#### PAGE EXTRACT:
September 18, 2016

‘H’ is For Homicide by Sue Grafton

After a three-week-long investigation, Kinsey couldn't wait to get home. What she needed most was a few quiet days by herself--but two things happened to change all her plans.

First, she ran into a murder case. Then Kinsey met Bibianna Diaz, and before the night was over they were sharing a prison cell..
This book was. . . different. I didn’t feel like I was reading a Kinsey book because she was undercover for the majority of it. She wasn’t leading her usual bad-ass private investigator life. She was undercover in a life of crime.

It was strange to read, and I didn’t like it. But even though I didn’t like that aspect, I liked the book. The book hooked me and I kept turning the page. I couldn’t put the book down. Because she was around the people she was investigation so much, they became humanized. Usually you can just see them as the bad guy, but there was a human side to them in this book which added more depth.

I was hoping that Kinsey would be able to bust out more of her badass self, but aside from playing her undercover role well, we didn’t get to see it as much.

#### INPUT DATA:
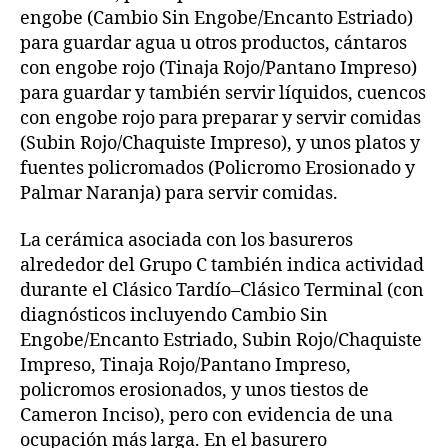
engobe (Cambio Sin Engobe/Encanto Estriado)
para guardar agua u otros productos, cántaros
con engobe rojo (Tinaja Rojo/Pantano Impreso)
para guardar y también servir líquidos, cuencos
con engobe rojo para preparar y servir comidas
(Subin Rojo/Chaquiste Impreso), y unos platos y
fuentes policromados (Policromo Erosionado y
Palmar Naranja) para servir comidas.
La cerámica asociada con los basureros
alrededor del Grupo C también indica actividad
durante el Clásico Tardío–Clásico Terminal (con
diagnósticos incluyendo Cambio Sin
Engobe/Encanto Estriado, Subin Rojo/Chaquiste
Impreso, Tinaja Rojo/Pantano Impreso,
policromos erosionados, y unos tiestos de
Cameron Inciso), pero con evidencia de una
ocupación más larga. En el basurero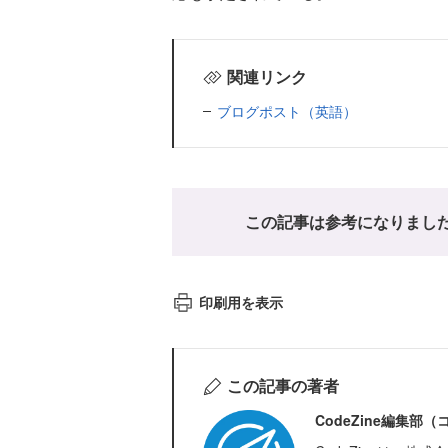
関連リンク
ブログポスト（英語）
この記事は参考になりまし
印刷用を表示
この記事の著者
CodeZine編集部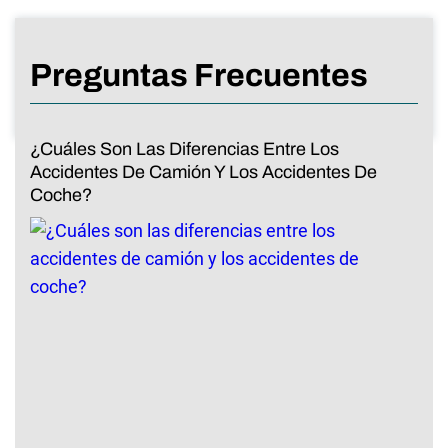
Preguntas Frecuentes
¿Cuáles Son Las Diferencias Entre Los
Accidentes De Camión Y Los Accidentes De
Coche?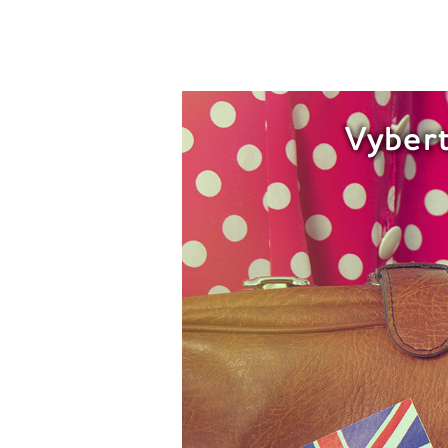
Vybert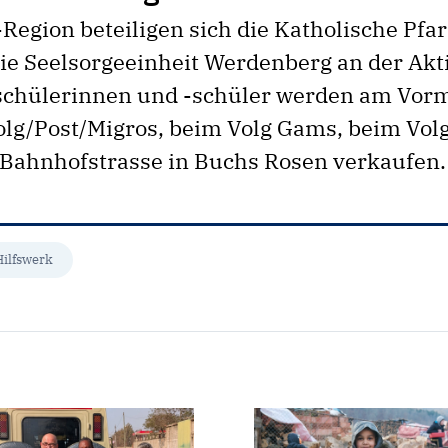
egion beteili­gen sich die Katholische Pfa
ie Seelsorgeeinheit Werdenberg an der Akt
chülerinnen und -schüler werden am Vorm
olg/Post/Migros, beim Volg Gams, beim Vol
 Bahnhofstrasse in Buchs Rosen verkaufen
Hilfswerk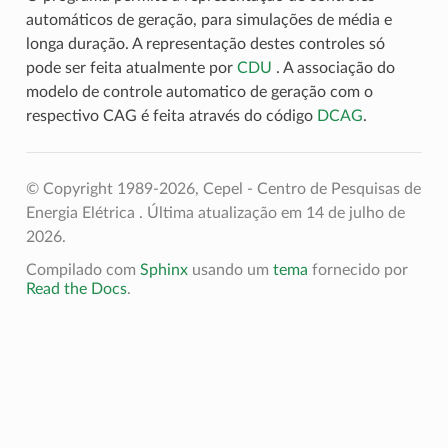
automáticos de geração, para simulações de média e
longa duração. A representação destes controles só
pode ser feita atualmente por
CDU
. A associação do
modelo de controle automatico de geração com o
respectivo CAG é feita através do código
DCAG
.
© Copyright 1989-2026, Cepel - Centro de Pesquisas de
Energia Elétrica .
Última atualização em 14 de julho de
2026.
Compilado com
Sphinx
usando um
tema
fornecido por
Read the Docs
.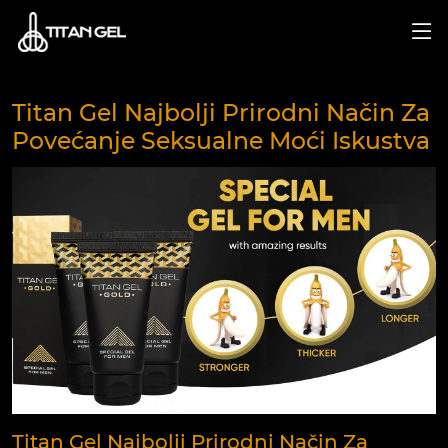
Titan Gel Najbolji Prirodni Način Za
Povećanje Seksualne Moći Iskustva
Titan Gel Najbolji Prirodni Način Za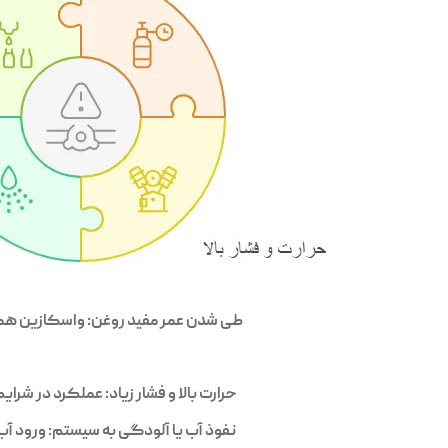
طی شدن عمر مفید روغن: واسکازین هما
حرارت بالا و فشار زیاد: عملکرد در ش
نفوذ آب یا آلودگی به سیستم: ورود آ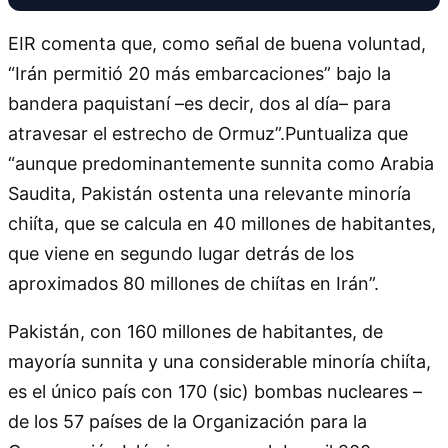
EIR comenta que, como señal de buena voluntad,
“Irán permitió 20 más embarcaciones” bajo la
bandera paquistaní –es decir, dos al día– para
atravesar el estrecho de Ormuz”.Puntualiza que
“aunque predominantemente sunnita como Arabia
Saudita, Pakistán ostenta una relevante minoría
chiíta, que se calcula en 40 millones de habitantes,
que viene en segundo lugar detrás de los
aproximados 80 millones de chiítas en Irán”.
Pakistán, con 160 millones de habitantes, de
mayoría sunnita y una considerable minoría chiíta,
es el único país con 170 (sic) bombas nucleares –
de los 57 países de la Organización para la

#### INSTRUCTION:
Name every person the book review mentions by name.

#### EXPECTED ANSWER:
Sue Grafton, Kinsey, Bibianna Diaz